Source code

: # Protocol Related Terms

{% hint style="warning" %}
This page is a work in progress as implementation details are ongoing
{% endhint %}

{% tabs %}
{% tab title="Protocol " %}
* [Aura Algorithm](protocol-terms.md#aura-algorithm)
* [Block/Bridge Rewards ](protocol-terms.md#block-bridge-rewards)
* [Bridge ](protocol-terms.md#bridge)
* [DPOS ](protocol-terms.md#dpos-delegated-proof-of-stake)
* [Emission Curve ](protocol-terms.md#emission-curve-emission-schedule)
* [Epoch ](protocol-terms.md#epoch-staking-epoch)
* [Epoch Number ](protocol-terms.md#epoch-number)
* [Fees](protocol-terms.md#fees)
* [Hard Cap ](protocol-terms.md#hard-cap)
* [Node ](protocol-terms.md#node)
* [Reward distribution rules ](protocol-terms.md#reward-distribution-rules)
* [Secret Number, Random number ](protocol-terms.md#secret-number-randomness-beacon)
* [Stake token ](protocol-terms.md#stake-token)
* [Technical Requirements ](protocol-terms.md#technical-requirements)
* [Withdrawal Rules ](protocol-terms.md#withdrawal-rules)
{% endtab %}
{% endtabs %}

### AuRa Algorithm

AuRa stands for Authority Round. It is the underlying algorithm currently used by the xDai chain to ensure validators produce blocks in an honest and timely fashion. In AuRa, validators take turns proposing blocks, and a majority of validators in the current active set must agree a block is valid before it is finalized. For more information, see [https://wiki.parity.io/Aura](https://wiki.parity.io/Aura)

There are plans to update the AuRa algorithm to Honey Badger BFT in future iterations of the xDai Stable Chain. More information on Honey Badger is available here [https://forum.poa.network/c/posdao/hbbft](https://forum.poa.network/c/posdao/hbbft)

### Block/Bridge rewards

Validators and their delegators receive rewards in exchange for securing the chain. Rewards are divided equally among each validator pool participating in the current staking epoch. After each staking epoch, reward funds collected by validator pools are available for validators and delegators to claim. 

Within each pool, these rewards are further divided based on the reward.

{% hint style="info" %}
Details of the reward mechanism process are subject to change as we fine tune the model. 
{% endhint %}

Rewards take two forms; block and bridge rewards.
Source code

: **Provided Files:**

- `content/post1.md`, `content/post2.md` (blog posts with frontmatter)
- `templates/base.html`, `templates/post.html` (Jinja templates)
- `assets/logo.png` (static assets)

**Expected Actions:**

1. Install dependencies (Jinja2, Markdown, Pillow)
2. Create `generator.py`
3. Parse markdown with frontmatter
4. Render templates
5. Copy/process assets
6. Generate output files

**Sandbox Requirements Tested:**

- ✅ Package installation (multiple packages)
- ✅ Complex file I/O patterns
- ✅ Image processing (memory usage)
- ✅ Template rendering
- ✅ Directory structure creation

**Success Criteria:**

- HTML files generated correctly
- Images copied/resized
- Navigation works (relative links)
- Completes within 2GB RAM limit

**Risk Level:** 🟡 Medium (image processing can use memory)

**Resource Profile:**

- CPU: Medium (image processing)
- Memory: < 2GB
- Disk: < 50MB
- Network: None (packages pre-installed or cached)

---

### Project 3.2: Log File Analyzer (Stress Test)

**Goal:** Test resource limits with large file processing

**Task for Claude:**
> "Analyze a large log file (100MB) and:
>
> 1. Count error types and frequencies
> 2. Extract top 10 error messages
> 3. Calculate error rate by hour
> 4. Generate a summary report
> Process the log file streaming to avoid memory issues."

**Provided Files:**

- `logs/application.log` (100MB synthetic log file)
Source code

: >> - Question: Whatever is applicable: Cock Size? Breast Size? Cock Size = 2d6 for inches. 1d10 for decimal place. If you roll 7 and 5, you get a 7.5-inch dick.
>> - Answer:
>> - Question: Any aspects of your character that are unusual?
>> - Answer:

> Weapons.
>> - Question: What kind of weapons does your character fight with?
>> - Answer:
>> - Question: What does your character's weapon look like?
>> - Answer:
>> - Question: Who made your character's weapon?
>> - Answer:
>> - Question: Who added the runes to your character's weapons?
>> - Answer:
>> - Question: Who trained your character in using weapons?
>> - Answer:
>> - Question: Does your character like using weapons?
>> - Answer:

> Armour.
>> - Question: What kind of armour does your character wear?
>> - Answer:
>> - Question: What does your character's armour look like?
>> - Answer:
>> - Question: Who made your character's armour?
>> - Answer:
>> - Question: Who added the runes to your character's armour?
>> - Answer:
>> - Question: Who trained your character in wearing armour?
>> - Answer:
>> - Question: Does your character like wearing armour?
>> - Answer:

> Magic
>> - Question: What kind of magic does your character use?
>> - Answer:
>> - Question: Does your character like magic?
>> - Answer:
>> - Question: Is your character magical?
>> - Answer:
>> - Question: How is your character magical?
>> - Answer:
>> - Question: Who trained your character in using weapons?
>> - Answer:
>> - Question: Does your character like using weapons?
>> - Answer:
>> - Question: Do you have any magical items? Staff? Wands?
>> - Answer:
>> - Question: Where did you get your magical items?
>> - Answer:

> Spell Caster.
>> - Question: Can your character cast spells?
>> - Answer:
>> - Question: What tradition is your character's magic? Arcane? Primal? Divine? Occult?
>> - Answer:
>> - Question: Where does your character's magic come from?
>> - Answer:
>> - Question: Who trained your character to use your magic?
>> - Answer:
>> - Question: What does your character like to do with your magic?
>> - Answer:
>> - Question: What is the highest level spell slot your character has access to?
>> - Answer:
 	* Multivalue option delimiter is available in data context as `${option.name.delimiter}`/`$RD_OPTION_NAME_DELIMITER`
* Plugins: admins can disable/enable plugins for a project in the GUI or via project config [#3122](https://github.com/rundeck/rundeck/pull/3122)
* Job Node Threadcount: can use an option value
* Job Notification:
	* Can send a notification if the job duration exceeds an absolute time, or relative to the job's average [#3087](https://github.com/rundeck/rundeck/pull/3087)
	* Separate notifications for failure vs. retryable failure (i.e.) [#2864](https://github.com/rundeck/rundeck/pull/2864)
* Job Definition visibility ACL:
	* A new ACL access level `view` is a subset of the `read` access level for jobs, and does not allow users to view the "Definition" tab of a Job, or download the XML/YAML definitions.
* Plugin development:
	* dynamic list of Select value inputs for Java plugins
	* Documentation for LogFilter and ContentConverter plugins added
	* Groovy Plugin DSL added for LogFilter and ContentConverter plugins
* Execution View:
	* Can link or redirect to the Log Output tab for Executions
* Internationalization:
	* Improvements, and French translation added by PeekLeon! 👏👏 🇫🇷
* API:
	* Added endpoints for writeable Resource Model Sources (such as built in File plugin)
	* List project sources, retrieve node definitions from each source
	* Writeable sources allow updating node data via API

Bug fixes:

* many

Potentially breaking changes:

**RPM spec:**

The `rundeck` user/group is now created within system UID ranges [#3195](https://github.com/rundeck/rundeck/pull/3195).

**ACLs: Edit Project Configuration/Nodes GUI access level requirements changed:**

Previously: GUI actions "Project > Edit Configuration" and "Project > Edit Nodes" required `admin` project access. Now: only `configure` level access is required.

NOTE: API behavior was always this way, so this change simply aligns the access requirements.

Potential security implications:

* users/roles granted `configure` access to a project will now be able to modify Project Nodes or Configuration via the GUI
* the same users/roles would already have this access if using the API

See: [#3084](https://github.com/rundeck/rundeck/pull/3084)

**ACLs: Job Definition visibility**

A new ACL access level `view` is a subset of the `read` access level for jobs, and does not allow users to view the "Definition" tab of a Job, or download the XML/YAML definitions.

◇ ◇ ◇ ◇ ◇ ◇ ◇

Action item: Which lines of the records contain the string "runes"? Return each of those lines in full, matching case exactly.

Answer to the exercise:
>> - Question: Who added the runes to your character's weapons?
>> - Question: Who added the runes to your character's armour?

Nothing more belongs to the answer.